Paper ID | MLSP-40.5 | ||
Paper Title | SEQ-CPC : SEQUENTIAL CONTRASTIVE PREDICTIVE CODING FOR AUTOMATIC SPEECH RECOGNITION | ||
Authors | Yulong Chen, Jianping Zhao, Weiqi Wang, Ming Fang, Haimei Kang, Lu Wang, Tao Wei, Jun Ma, Shaojun Wang, Jing Xiao, Ping An Technology, China | ||
Session | MLSP-40: Contrastive Learning | ||
Location | Gather.Town | ||
Session Time: | Friday, 11 June, 11:30 - 12:15 | ||
Presentation Time: | Friday, 11 June, 11:30 - 12:15 | ||
Presentation | Poster | ||
Topic | Machine Learning for Signal Processing: [MLR-SSUP] Self-supervised and semi-supervised learning | ||
IEEE Xplore Open Preview | Click here to view in IEEE Xplore | ||
Abstract | Inspired by the contrastive predictive coding (CPC), we propose a feature representation scheme for automatic speech recognition (ASR), which encodes sequential dependency information from raw audio signals.
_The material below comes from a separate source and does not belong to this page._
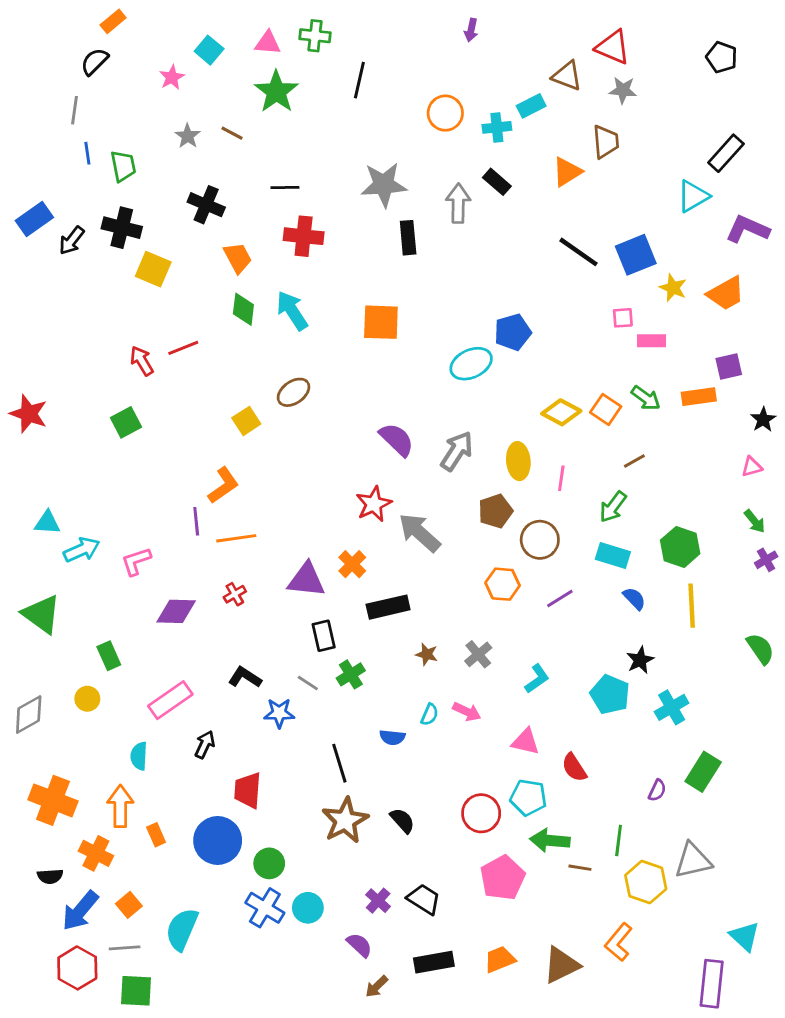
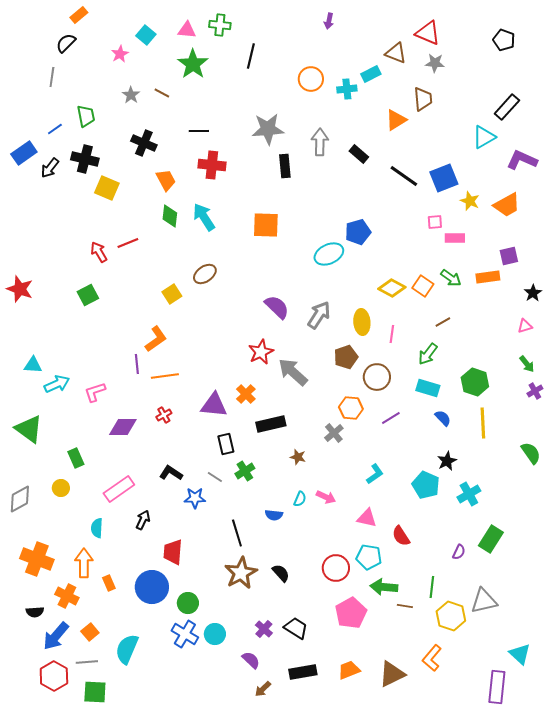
blue line: (87, 153) -> (55, 129), moved, turned 63
black rectangle: (497, 182) -> (359, 154), moved
gray cross: (478, 654) -> (334, 433), moved

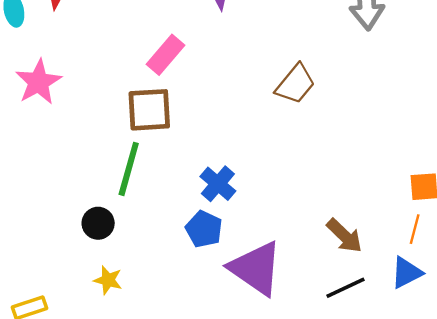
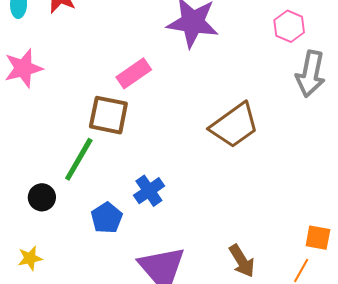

Following the original CPC, for a given frame, mutual information (MI) lower bound is maximized between historical context and future prediction. While computing the MI lower bound, based on original CPC, we develop the sequential CPC (SEQ-CPC), which takes the sequential information between frames into consideration. Since speech frames are not independent events, incorporating sequential information leads to better recognition performance. Experimental results on WSJ corpus show that SEQ-CPC achieves the best performance than CPC and NCE which is the contrastive objective used in wav2vec. |